Abstract

Modern shared memory is located between the push and pull of two poles: history and myth. – Avishai Margalit, The Ethics of Memory MEMORY AND HISTORY/HISTORY AND MYTH “Memory,” says Kerwin Lee Klein, “is replacing old favorites – nature, culture, language – as the word most commonly paired with history” in academic and to some extent in popular discourse. Memory, more precisely collective or social memory not individual memory, has become a preoccupation of contemporary historiography. However, to say that memory is now commonly paired with history is a simple way of conveying a rather complex truth because there is considerable variation in how these terms are understood and in the point of the pairing. Here are some of the claims about collective memory, history, and their relationship that those who link history with memory make.
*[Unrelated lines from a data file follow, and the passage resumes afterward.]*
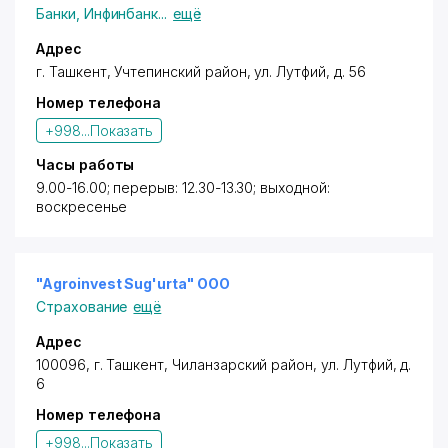
Банки
,
Инфинбанк
...
ещё
Адрес
г. Ташкент,
Учтепинский район
,
ул. Лутфий
, д. 56
Номер телефона
+998...
Показать
Часы работы
9.00-16.00; перерыв: 12.30-13.30; выходной:
воскресенье
"Agroinvest Sug'urta" OOO
Страхование
ещё
Адрес
100096,
г. Ташкент
,
Чиланзарский район
,
ул. Лутфий
, д.
6
Номер телефона
+998...
Показать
Historians Pierre Nora and Yosef Yerushalmi, two of the fathers of the current “memory boom” in historical studies, pair “memory” and “history” in order to emphasize their opposition. “Real memory,” says Nora, has an “affective and magical” quality that distinguishes it from the dispassionate analytic approach of history. Collective memory, in its true sense, has largely disappeared from the world and been replaced by new kinds of memory, by what he calls “archive-memory” and “duty-memory.” Others want to criticize, as naive, views that give preference to memory over history on the grounds that memory is somehow more authentic or truer to the past than the alleged contrivances and manipulations of history.